There are alerts about the growing power of Iranian-backed religious Shiite parties, several of which the United States helped put into power, and rival militias in the south. The authors also point to the Arab-Kurdish fault line in the north as a major concern, with the two ethnicities vying for power in Mosul, where violence is rampant, and Kirkuk, whose oil fields are critical for jump-starting economic growth in Iraq.


I would hazard a serious guess that this will be the next huge cause for concern. The only area that is considered stable in the report are the three Kurdish provinces. They are quietly getting their act together, securing their oil fields, preparing to generate income, getting their own military units stocked with their ethnic peshmerga fighters.

They are not going to want to share their oil wealth with the rest of the country. At some point, they are going to secede, involving Turkey and Iran.

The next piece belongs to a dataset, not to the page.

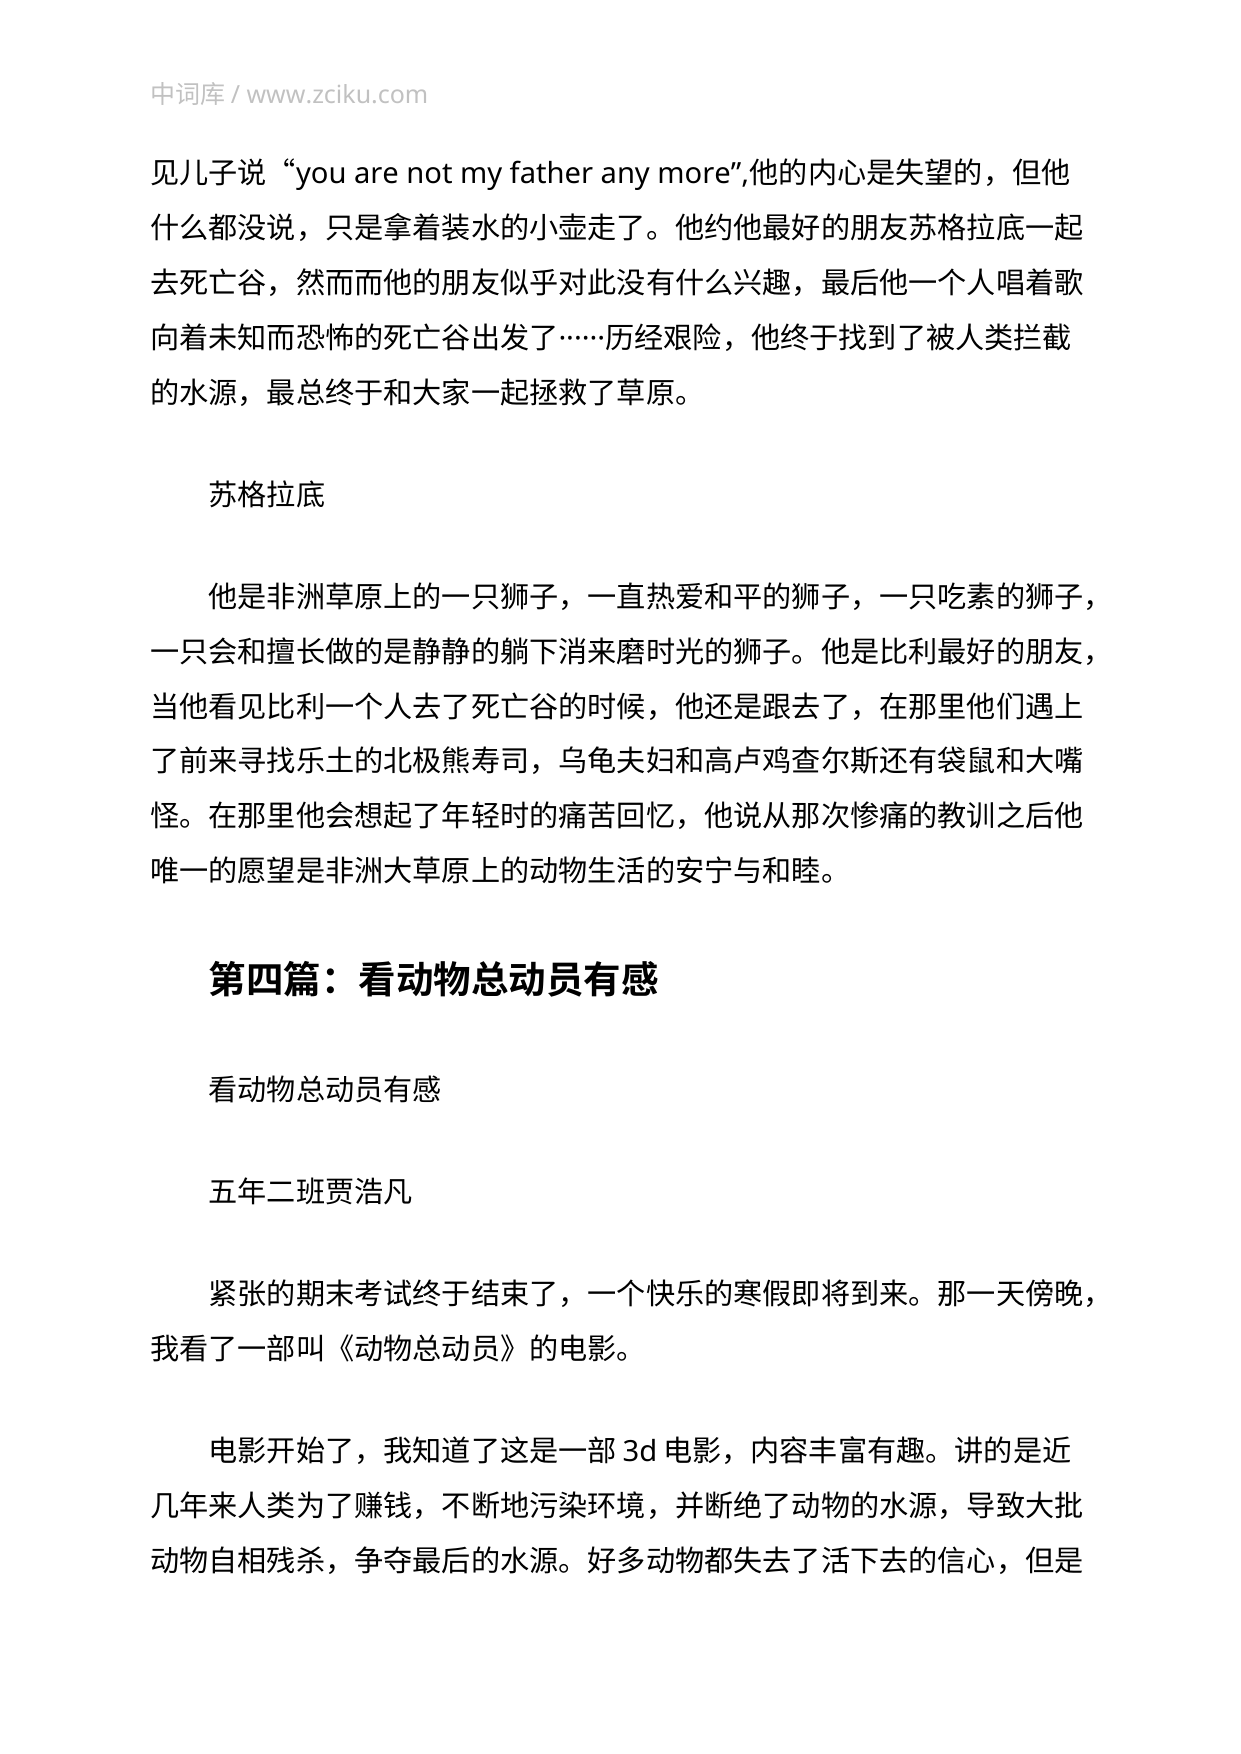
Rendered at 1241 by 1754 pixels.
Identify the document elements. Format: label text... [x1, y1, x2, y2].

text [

Then all hell will break loose.

But at least the Iraqi Kurds will have freedom, right?

The patterns of discord mapped by the report confirm that ethnic and religious schisms have become entrenched across much of the country, even as monthly American fatalities have fallen. Those indications, taken with recent reports of mass migrations from mixed Sunni-Shiite areas, show that Iraq is undergoing a de facto partitioning along ethnic and sectarian lines, with clashes — sometimes political, sometimes violent — taking place in those mixed areas where different groups meet.


And American fatalities are declining because there is already a de facto level of disengagement in some of the most violent areas. We have decided there is simply nothing we can do in those areas, and it's probably true. Still, this is a problem entirely of our creation, and the consequences of pulling out for good will be a sectarian bloodbath.

The report, the first of its kind, was written over a six-week period by a joint civilian and military group in Baghdad that wanted to provide a baseline assessment for conditions that new reconstruction teams would face as they were deployed to the provinces, said Daniel Speckhard, an American ambassador in Baghdad who oversees reconstruction efforts.

The writers included officials from the American Embassy's political branch, reconstruction agencies and the American military command in Baghdad, Mr. Speckhard said. The authors also received information from State Department officers in the provinces, he said.

The report was part of a periodic briefing on Iraq that the State Department provides to Congress, and has been shown to officials on Capitol Hill, including those involved in budgeting for the reconstruction teams. It is not clear how many top American officials have seen it; the report has not circulated widely at the Defense Department or the National Security Council, spokesmen there said.

A copy of the report, which is not classified, was provided to The New York Times by a government official in Washington who said the confidential assessment provided a more realistic gauge of stability in Iraq than the recent portrayals by senior military officers.


Translation: Junior hasn't had anyone read it to him yet. He's too busy plotting his next fuck-up in Iran (more on that later).

Read the whole report. Notice that even in provinces listed at governmentally "stable", such as Najaf and Karbala, the report expresses concern at inreasing levels of influence and association with the Iranian government. Gee, if only someone could have foreseen such a problem....

1 comment:

Anonymous said...

I feel the need to nitpick; you seem to attribute the killing in Ramadi to Al Sadr's militia, but I think this is wrong. Ramadi is a Sunni insurgent stronghold, not Shia. Al Sadr's strength in in Baghdad's Shia neighborhoods and the Shia towns south of Baghdad.